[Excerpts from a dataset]
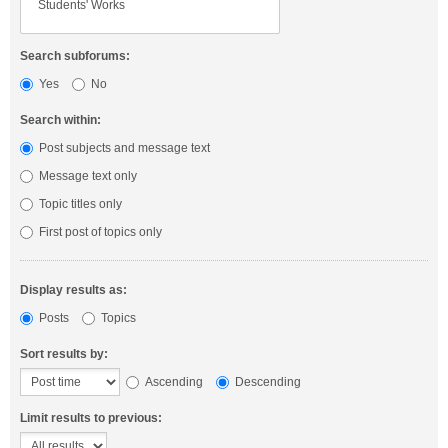
Search subforums:
Yes
No
Search within:
Post subjects and message text
Message text only
Topic titles only
First post of topics only
Display results as:
Posts
Topics
Sort results by:
Ascending
Descending
Limit results to previous:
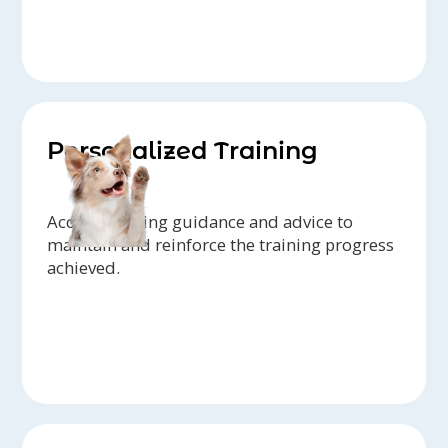
Personalized Training
Access ongoing guidance and advice to
maintain and reinforce the training progress
achieved.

:: Exercise brief ::
Nothing but the lines from the one that contains "Personalized Training" through the last line of the entries should appear in your reply, each repeated exactly.

:: Answer space ::
Personalized Training
Access ongoing guidance and advice to
maintain and reinforce the training progress
achieved.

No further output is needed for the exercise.